Well…does Crick die in the literary and literal sense? I will not reveal that other than to say that my only real misgiving with the film is that its solution to Crick’s own internal crisis seems to betray what has occurred before. The film showcases one possible ending which – despite being what most people don’t want to see – would be much more daring and bold, not to mention intrinsically fascinating. Yet, the film decides to take a road most traveled approached and offers over a twist at the end that feels more like a cop out than it should have been. I loved the build up to the ending. I loathed the follow-through that kind of left me shaking my head. Let’s just say the film could have achieved a level of touching and heart-rending gravitas if it went towards its initial offering of an ending.
Yet, despite its weakness in its conclusion, STRANGER THAN FICTION reveals itself to be a very pleasant diversion at the cineplexes. The film is sweetly engaging, has solid direction by Marc Forster (a German director who made MONSTER’S BALL and FINDING NEVERLAND), a completely original and absorbing premise, and – most crucially – some very good performances that don’t ham it up too much despite the film’s ludicrous premise. With a cast that includes such notables like Emma Thompson, Dustin Hoffman, and Maggie Gyllenhaal, it's a real surprise indeed to see Will Ferrell give the film's finest performance, especially when one considers that he normally plays idiotic and mentally bankrupted goofballs. Along with the film’s pathos-filled and fantastical storyline, Ferrell gives such a controlled, reserved, and touching performance that reflects the film’s musings on life and happiness.

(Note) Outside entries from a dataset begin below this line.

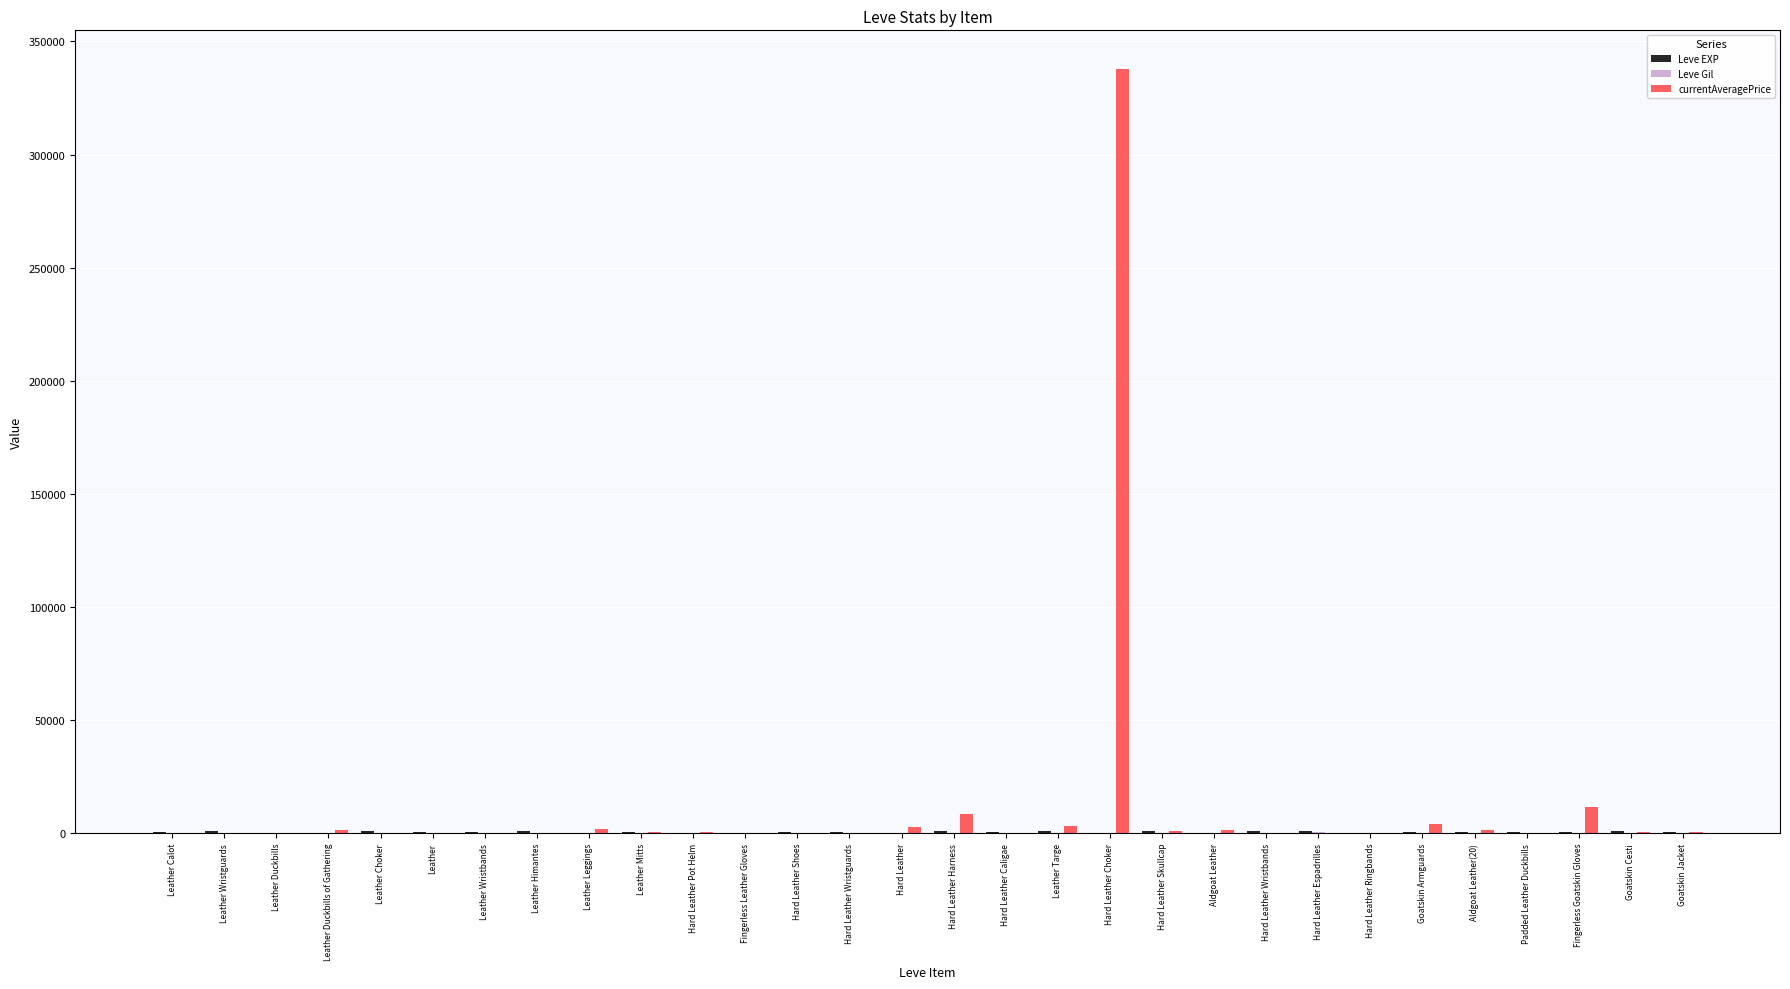

What is the greatest value displayed?

338000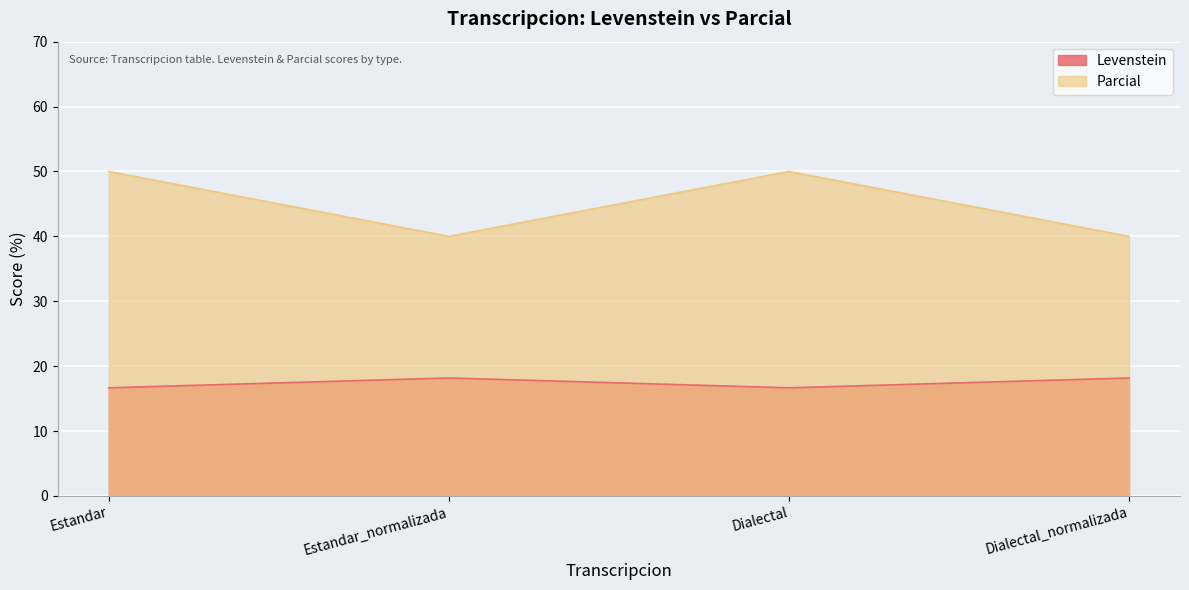

True or false: Parcial and Levenstein cross at least once.

False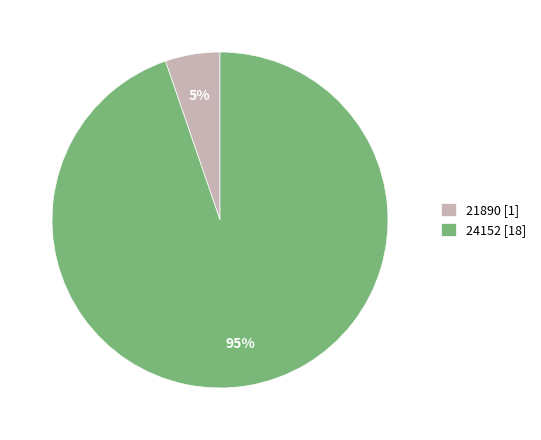

How many segments does this pie chart have?

2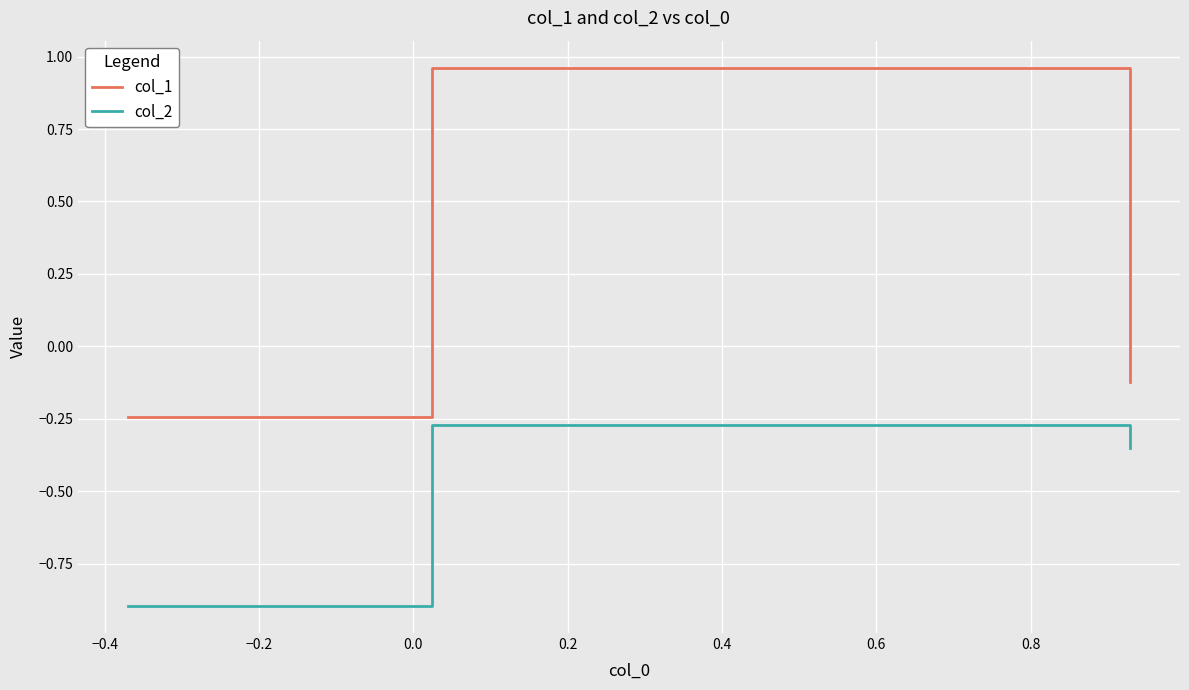

List the series in order of their overall mean, lowest first.

col_2, col_1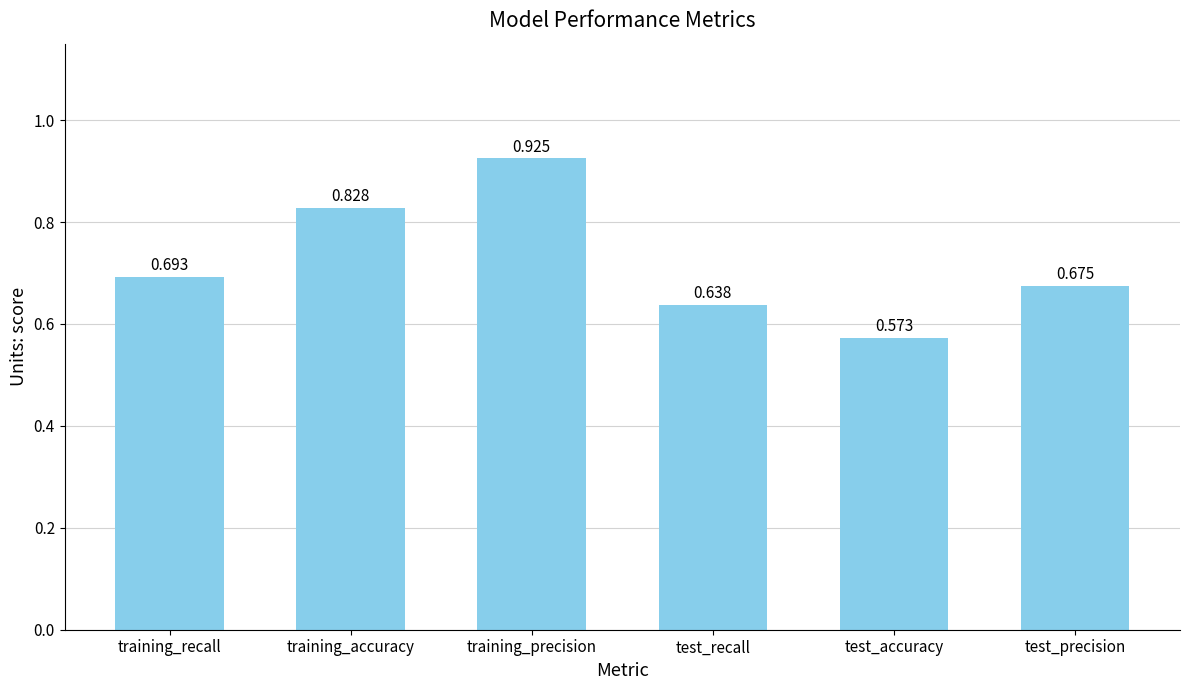

What is the sum of all values?

4.3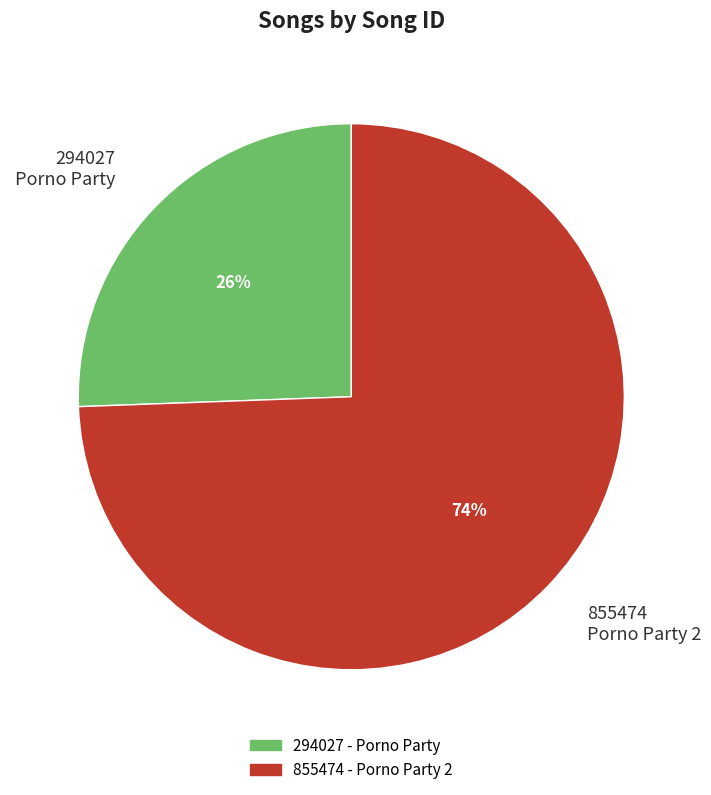

Is the sum of 855474 Porno Party 2 and 294027 Porno Party greater than half?

Yes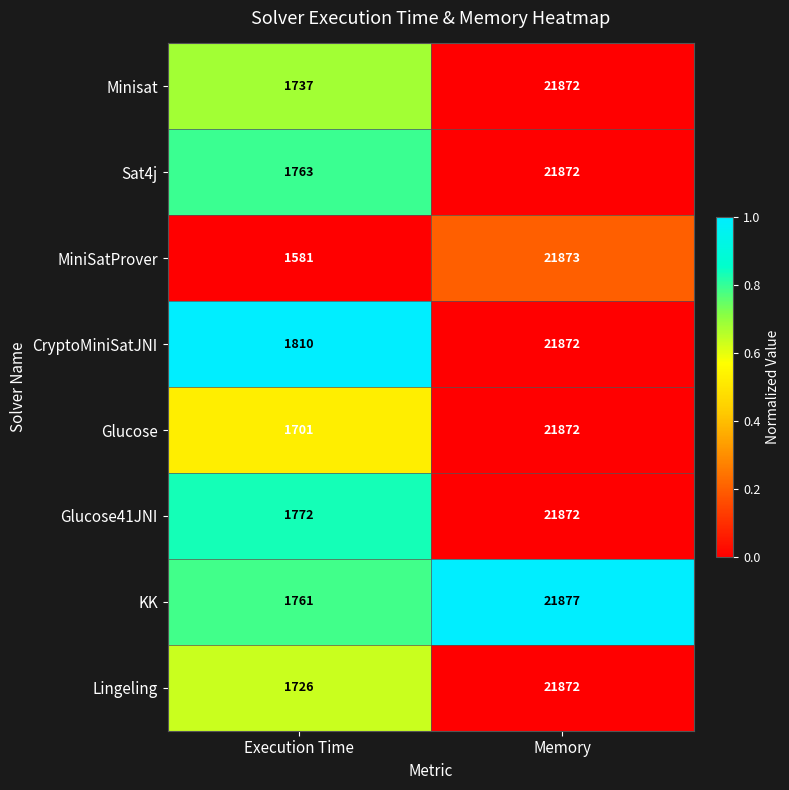

Which series changed the most between Execution Time and Memory?

MiniSatProver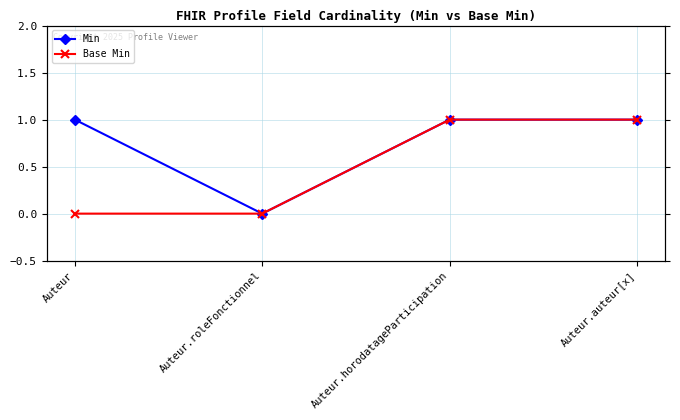

What is the value of the Base Min point at the 4th from the left?

1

Those expecting Ferrell to play an irreproachable doofus and slapstick-inspired fool in STRANGER THAN FICTION may be pleasantly surprised. The genuine marvel of the film is how it takes his larger than life comic vitality and hones it into a tremendously focused and assured performance that plays brilliantly between both hearty laughs and sensitivity. More than anything, Ferrell’s great performance in the film proves one long held belief of mine – less is always more.